• **EXTRACT TO READ**:
The Village is actually one of my comfort movies. I love the atmosphere and the characters. It has a mournful and sad feel and I agree that the soundtrack is amazing.


----------



## MaelstromEyre (Jul 9, 2022)

Xitheon said:


> The Village is actually one of my comfort movies. I love the atmosphere and the characters. It has a mournful and sad feel and I agree that the soundtrack is amazing.


I liked it, and Signs.  I hear a lot of hate for Signs, but it's one of my comfort movies.  

The one I never hear anyone talk about, like it's totally forgotten, is Pleasantville.  I loved it, it is still so relevant to things happening today.


----------



## Miles Marsalis (Jul 9, 2022)

_Valerian and the City of a Thousand Planets_ has been a favorite of mine just because of the creativity on display with the special effects, but it's probably not getting a sequel with how it performed at the box office. 

It remind me of _The Fifth Element_, another favorite by Luc Besson.


----------



## Fluxbender (Jul 9, 2022)

• **Stored data entries**:
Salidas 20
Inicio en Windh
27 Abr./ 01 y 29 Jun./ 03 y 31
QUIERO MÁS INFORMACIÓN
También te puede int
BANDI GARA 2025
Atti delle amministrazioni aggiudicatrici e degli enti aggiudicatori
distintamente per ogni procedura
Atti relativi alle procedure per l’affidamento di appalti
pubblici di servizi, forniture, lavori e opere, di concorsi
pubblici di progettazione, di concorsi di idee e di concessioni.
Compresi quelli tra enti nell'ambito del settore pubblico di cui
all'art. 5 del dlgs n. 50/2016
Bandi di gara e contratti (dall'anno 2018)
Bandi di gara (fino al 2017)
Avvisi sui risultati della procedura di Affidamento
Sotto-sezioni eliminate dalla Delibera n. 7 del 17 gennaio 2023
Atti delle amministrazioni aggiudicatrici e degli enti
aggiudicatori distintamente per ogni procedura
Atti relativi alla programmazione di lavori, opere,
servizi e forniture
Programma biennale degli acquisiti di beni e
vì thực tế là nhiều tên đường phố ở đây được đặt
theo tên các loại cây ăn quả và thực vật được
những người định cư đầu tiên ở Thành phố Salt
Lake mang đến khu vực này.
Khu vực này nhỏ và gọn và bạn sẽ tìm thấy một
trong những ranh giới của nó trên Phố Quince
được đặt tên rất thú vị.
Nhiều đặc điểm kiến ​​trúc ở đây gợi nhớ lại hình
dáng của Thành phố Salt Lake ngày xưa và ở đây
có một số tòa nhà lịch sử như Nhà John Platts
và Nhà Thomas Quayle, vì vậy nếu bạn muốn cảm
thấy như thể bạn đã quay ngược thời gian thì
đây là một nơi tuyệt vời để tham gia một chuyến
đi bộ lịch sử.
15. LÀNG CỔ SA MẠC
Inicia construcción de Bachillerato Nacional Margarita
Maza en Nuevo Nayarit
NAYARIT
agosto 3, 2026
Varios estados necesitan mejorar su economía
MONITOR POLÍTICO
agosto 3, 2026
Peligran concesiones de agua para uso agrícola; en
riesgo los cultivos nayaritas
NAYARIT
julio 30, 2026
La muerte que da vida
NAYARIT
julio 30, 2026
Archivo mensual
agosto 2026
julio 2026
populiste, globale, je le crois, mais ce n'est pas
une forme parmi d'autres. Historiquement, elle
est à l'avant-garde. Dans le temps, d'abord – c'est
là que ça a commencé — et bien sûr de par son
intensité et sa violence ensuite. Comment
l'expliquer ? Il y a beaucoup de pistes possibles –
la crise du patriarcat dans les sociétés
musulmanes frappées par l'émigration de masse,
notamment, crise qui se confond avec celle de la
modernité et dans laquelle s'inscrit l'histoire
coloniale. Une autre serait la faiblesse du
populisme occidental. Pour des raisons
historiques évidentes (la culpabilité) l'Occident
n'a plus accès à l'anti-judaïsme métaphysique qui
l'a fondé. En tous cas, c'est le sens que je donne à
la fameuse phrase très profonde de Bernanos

• **THE PROBLEM**: Duplicate the part of the forum thread on favorite movies starting with "The one I never" and going on through "things happening today.".

• **SOLUTION FOR THIS TASK**:
The one I never hear anyone talk about, like it's totally forgotten, is Pleasantville.  I loved it, it is still so relevant to things happening today.